L’assurance vie a enregistré en 2010 une collecte de 144 Milliards d’euros, un niveau qui surpasse le précédent record de 2006. L’épargne collectée a été placée à 87 % en fonds euros, soit un flux supérieur à 10 milliards d’euros par mois ! Si la sécurité offerte par ces fonds reste attrayante pour les Français, une augmentation progressive de la part des unités de compte dans leurs contrats permettrait d’en stimuler le rendement.

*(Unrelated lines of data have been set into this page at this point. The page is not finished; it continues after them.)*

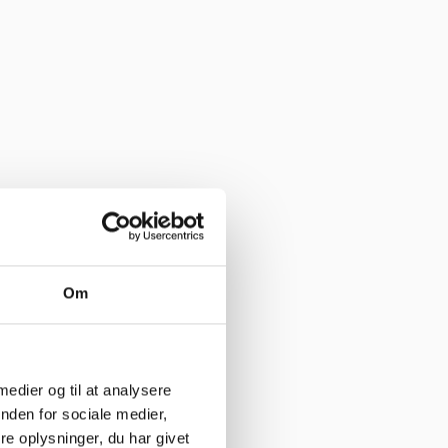
Om
 medier og til at analysere
nden for sociale medier,
e oplysninger, du har givet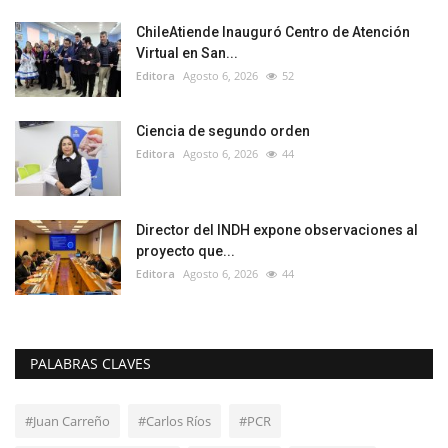
ChileAtiende Inauguró Centro de Atención
Virtual en San...
Editora
Agosto 6, 2026
52
Ciencia de segundo orden
Editora
Agosto 6, 2026
44
Director del INDH expone observaciones al
proyecto que...
Editora
Agosto 6, 2026
44
PALABRAS CLAVES
#Juan Carreño
#Carlos Ríos
#PCR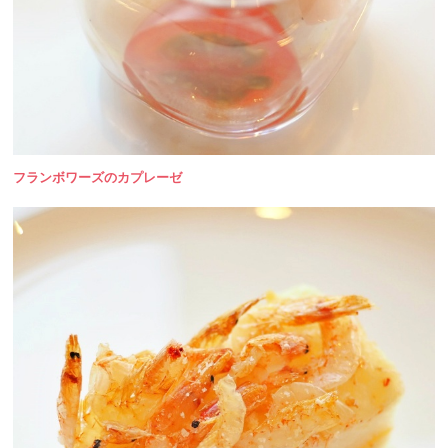
フランボワーズのカプレーゼ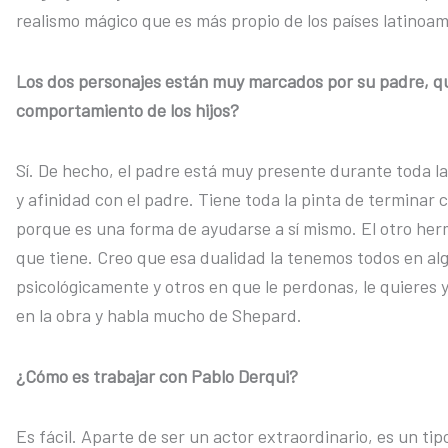
realismo mágico que es más propio de los países latinoa
Los dos personajes están muy marcados por su padre, qu
comportamiento de los hijos?
Sí. De hecho, el padre está muy presente durante toda l
y afinidad con el padre. Tiene toda la pinta de terminar 
porque es una forma de ayudarse a sí mismo. El otro her
que tiene. Creo que esa dualidad la tenemos todos en a
psicológicamente y otros en que le perdonas, le quieres 
en la obra y habla mucho de Shepard.
¿Cómo es trabajar con Pablo Derqui?
Es fácil. Aparte de ser un actor extraordinario, es un ti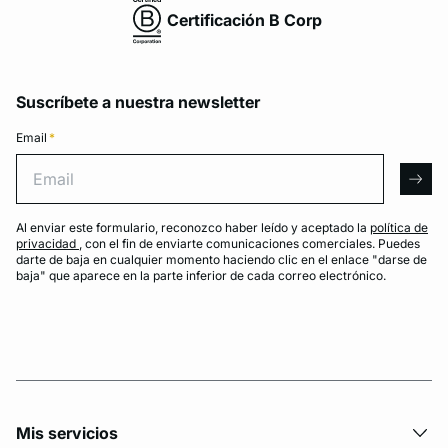
Certificación B Corp
Suscríbete a nuestra newsletter
Email
*
Email
arro
Al enviar este formulario, reconozco haber leído y aceptado la
política de
privacidad
, con el fin de enviarte comunicaciones comerciales. Puedes
darte de baja en cualquier momento haciendo clic en el enlace "darse de
baja" que aparece en la parte inferior de cada correo electrónico.
Mis servicios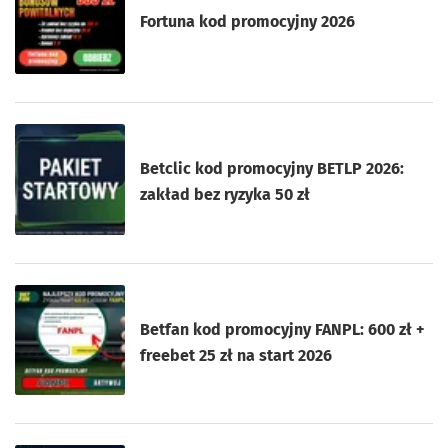
Fortuna kod promocyjny 2026
Betclic kod promocyjny BETLP 2026:
zakład bez ryzyka 50 zł
Betfan kod promocyjny FANPL: 600 zł +
freebet 25 zł na start 2026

Les atouts des fonds en euros sont connus : taux clairement affiché, capital garanti, lissage des plus-values dans la durée… Bref, ils offrent une sécurité appréciée dans le paysage de l’épargne, tout en bénéficiant du cadre fiscal avantageux de l’assurance vie. En même temps, on ne peut que s’interroger sur une telle préférence, alors que les taux de rendements des fonds euros seront en moyenne inférieurs à 3.5% en 2011. «Jusqu’à présent, les Français ont privilégié la sécurité à la rémunération », observe Stéphane Girardot, Directeur Expertises, Marketing et Communication de la Banque Privée 1818. La reprise boursière de ce début d’année va-t-elle encourager les épargnants français à réviser leur allocation d’actifs ? « Il ne s’agit pas forcément de revenir dix ans en arrière, lorsque les supports en unités de compte représentaient 40 % des placements de l’assurance vie mais plutôt vers la moyenne historique située entre 20 et 25 % », explique Stéphane Girardot.
Pour cela, il est nécessaire de surmonter le traumatisme provoqué par deux Krachs boursiers en moins de dix ans. «Cette volatilité a clairement alimenté la défiance des investisseurs et pas toujours à tort. Cela étant, lorsqu’on aborde les actions, il faut le faire avec une vision d’ensemble », rappelle Stéphane Girardot. Cela signifie notamment tenir compte des dividendes dans le calcul de la performance des actions, mais aussi analyser l’ensemble du spectre de ces dernières : les petites et moyennes valeurs ont beaucoup mieux performé depuis dix ans que le CAC 40, auquel on se réfère toujours. Enfin, conclut Stéphane Girardot «chaque investisseur doit définir son profil de risque et son horizon de placement ».